**JOB ITEM**. The records must be retyped exactly, with no pictures included.

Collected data
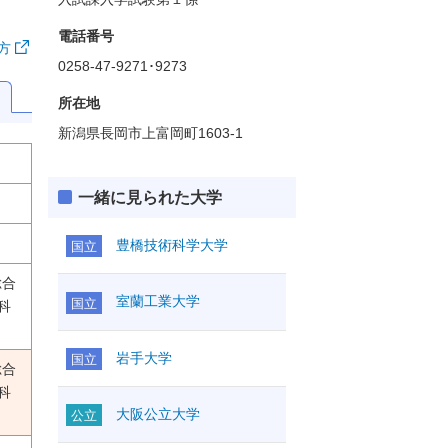
電話番号
方
0258-47-9271･9273
所在地
新潟県長岡市上富岡町1603-1
一緒に見られた大学
豊橋技術科学大学
国立
総合
室蘭工業大学
国立
科
岩手大学
国立
総合
科
大阪公立大学
公立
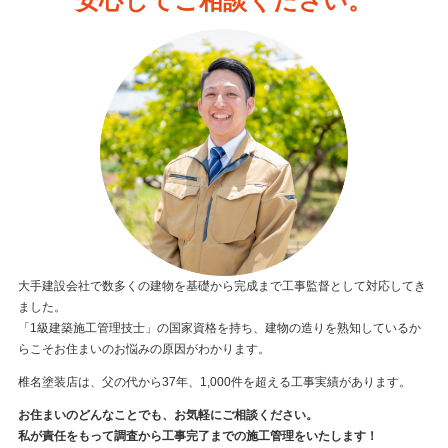
安心してご相談ください。
大手建設会社で数多くの建物を基礎から完成まで工事監督として対応してき
ました。
「1級建築施工管理技士」の国家資格を持ち、建物の造りを熟知しているか
らこそお住まいのお悩みの原因がわかります。
椎名塗装店は、父の代から37年、1,000件を超える工事実績があります。
お住まいのどんなことでも、お気軽にご相談ください。
私が責任をもって調査から工事完了までの施工管理をいたします！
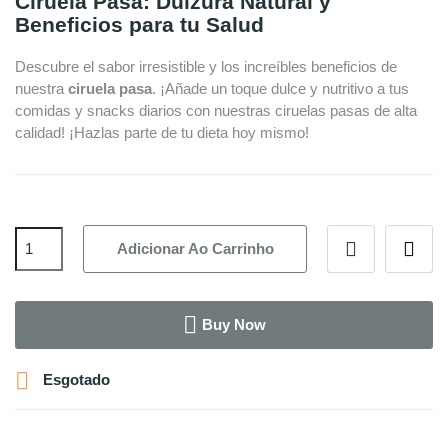
Ciruela Pasa: Dulzura Natural y
Beneficios para tu Salud
Descubre el sabor irresistible y los increíbles beneficios de
nuestra
ciruela pasa
. ¡Añade un toque dulce y nutritivo a tus
comidas y snacks diarios con nuestras ciruelas pasas de alta
calidad! ¡Hazlas parte de tu dieta hoy mismo!
Adicionar Ao Carrinho
Buy Now

Esgotado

**TASK OUTPUT**.
電話番号
方
0258-47-9271･9273
所在地
新潟県長岡市上富岡町1603-1
一緒に見られた大学
豊橋技術科学大学
国立
総合
室蘭工業大学
国立
科
岩手大学
国立
総合
科
大阪公立大学
公立
安心してご相談ください。
大手建設会社で数多くの建物を基礎から完成まで工事監督として対応してき
ました。
「1級建築施工管理技士」の国家資格を持ち、建物の造りを熟知しているか
らこそお住まいのお悩みの原因がわかります。
椎名塗装店は、父の代から37年、1,000件を超える工事実績があります。
お住まいのどんなことでも、お気軽にご相談ください。
私が責任をもって調査から工事完了までの施工管理をいたします！
Ciruela Pasa: Dulzura Natural y
Beneficios para tu Salud
Descubre el sabor irresistible y los increíbles beneficios de
nuestra
ciruela pasa
. ¡Añade un toque dulce y nutritivo a tus
comidas y snacks diarios con nuestras ciruelas pasas de alta
calidad! ¡Hazlas parte de tu dieta hoy mismo!
Adicionar Ao Carrinho
Buy Now

Esgotado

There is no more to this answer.